Yes you can Lynne, but you’ll want to make sure it is a harder cheese like Parmesan or manchego. Something with a bold flavor that won’t melt when baked.
This bread was amazing! Made it for Christmas and the family devoured it like rabid wolves. I added some dried rosemary to the dough, and used 100% bread flour because I didn’t have any whole wheat flour on hand. I sprinkled the top with kosher salt and more dried rosemary before baking. Crusty top with a flavorful and tender interior. So good! Thank you for the recipe!
Oh, Alice, I LOVE the additions you made to your bread! They all sound so good!!! I’m glad you liked the recipe, and happy baking.
Ohhhhhhhhmg this is a good one!
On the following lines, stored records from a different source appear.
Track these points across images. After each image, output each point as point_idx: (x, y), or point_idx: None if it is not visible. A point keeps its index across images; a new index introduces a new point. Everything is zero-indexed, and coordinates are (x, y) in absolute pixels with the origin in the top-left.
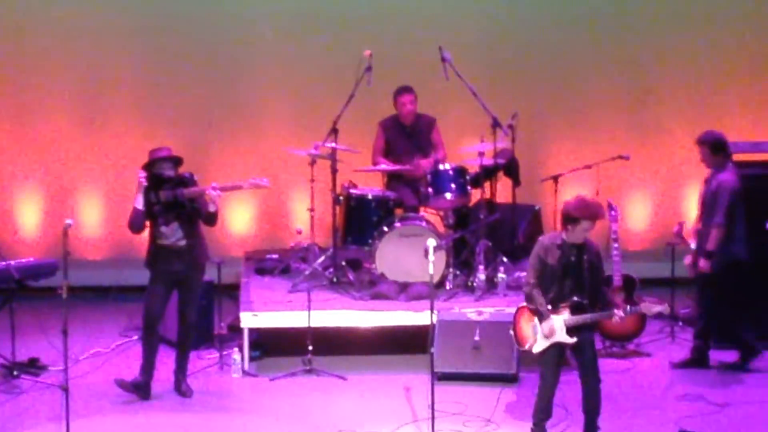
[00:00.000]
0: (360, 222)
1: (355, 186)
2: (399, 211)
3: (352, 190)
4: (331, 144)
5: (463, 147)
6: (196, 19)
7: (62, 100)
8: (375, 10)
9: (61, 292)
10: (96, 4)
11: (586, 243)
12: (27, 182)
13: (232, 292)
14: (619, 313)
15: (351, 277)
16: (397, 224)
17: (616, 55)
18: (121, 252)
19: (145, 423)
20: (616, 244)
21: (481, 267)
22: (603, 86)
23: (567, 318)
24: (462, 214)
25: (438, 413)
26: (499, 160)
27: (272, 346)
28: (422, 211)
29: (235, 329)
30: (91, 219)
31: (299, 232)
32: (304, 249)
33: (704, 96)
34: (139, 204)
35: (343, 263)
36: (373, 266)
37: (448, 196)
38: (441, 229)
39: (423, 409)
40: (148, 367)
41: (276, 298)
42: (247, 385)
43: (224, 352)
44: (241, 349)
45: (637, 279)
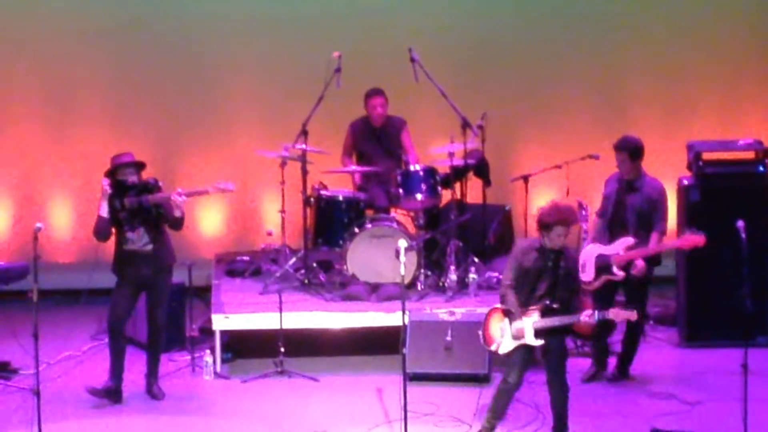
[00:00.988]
0: (331, 223)
1: (326, 187)
2: (370, 212)
3: (323, 192)
4: (301, 146)
5: (433, 148)
6: (166, 22)
7: (31, 103)
8: (344, 11)
9: (32, 296)
10: (64, 9)
11: (564, 250)
12: None
13: (203, 295)
14: (587, 318)
15: (322, 279)
16: (368, 225)
17: (585, 55)
18: (91, 255)
19: (116, 426)
20: (586, 244)
21: (452, 267)
22: (572, 86)
23: (536, 321)
24: (433, 215)
25: (410, 414)
26: (469, 161)
27: (244, 348)
28: (393, 212)
29: (207, 331)
30: (61, 222)
31: (270, 234)
32: (275, 251)
33: (674, 96)
34: (104, 212)
35: (314, 265)
36: (345, 267)
37: (419, 196)
38: (412, 229)
39: (395, 410)
40: (117, 371)
41: (247, 300)
42: (219, 388)
43: (196, 355)
44: (213, 352)
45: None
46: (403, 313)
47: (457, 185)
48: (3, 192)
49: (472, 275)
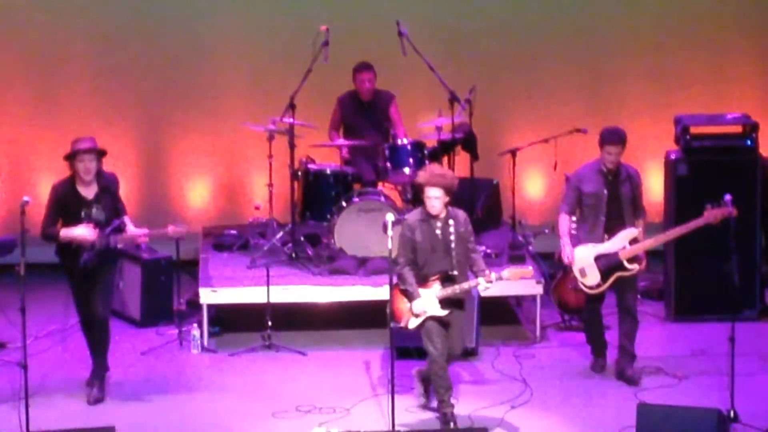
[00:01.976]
0: (318, 197)
1: (313, 161)
2: (357, 186)
3: (311, 165)
4: (289, 119)
5: (421, 122)
6: None
7: (16, 75)
8: None
9: (19, 269)
10: None
11: (451, 214)
12: None
13: (191, 268)
14: (487, 282)
15: (310, 253)
16: (356, 199)
17: (574, 28)
18: None
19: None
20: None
21: None
22: (561, 60)
23: (438, 291)
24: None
25: (398, 388)
26: (457, 135)
27: (231, 322)
28: (381, 186)
29: (194, 305)
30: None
31: (258, 208)
32: (263, 224)
33: (661, 69)
34: (64, 238)
35: (302, 239)
36: (332, 241)
37: (407, 170)
38: (399, 203)
39: (383, 384)
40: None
41: (235, 273)
42: (207, 361)
43: (183, 329)
44: (201, 325)
45: None
46: (391, 287)
47: (445, 159)
48: None
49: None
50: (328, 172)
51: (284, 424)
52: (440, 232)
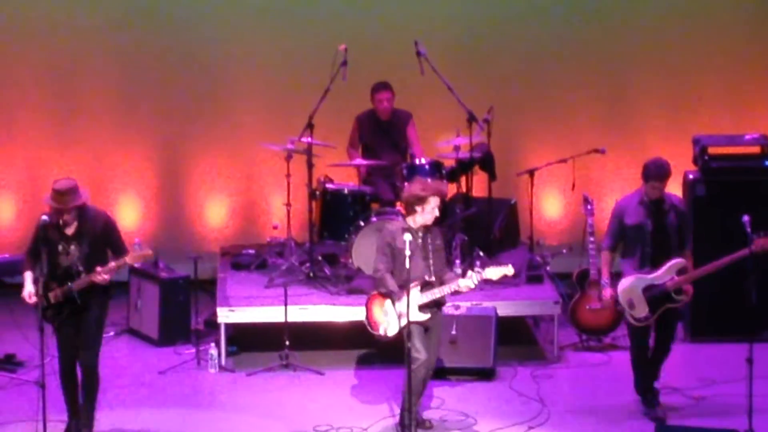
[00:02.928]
0: (336, 217)
1: (331, 181)
2: (375, 206)
3: (328, 185)
4: (307, 139)
5: (439, 141)
6: (171, 15)
7: (37, 97)
8: (350, 4)
9: (37, 288)
10: (70, 1)
11: (431, 228)
12: (1, 178)
13: (209, 288)
14: (468, 283)
15: (327, 272)
16: (374, 219)
17: (592, 48)
18: None
19: (122, 418)
20: (592, 238)
21: (457, 261)
22: (579, 80)
23: (418, 296)
24: (438, 209)
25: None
26: (475, 154)
27: (249, 341)
28: (398, 206)
29: (212, 324)
30: None
31: (276, 227)
32: (281, 244)
33: (680, 89)
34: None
35: (320, 258)
36: (350, 261)
37: None
38: None
39: (400, 404)
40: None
41: (252, 293)
42: (224, 381)
43: (201, 348)
44: (218, 345)
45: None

I’ve done the no-knead bread thing before, but adding roasted garlic and cheese? Yes please! This is definitely going into heavy rotation.
Wellllll this is life changing! Love the method, love the flavors, and all of your serving suggestions are making me drool. And this is why I will never join the low carb masses.
How do you keep the bottom of the bread from burning? I make no-knead bread pretty regular but the bottom always overcooks to the point of almost burning…
Hmmm, let’s troubleshoot this Jennifer because I haven’t experienced it.
How is the rack set in the oven? Bottom(ish)? Middle? Top? Are you using a cast iron dutch oven or a ceramic one? Is there parchment on the bottom of your dutch oven?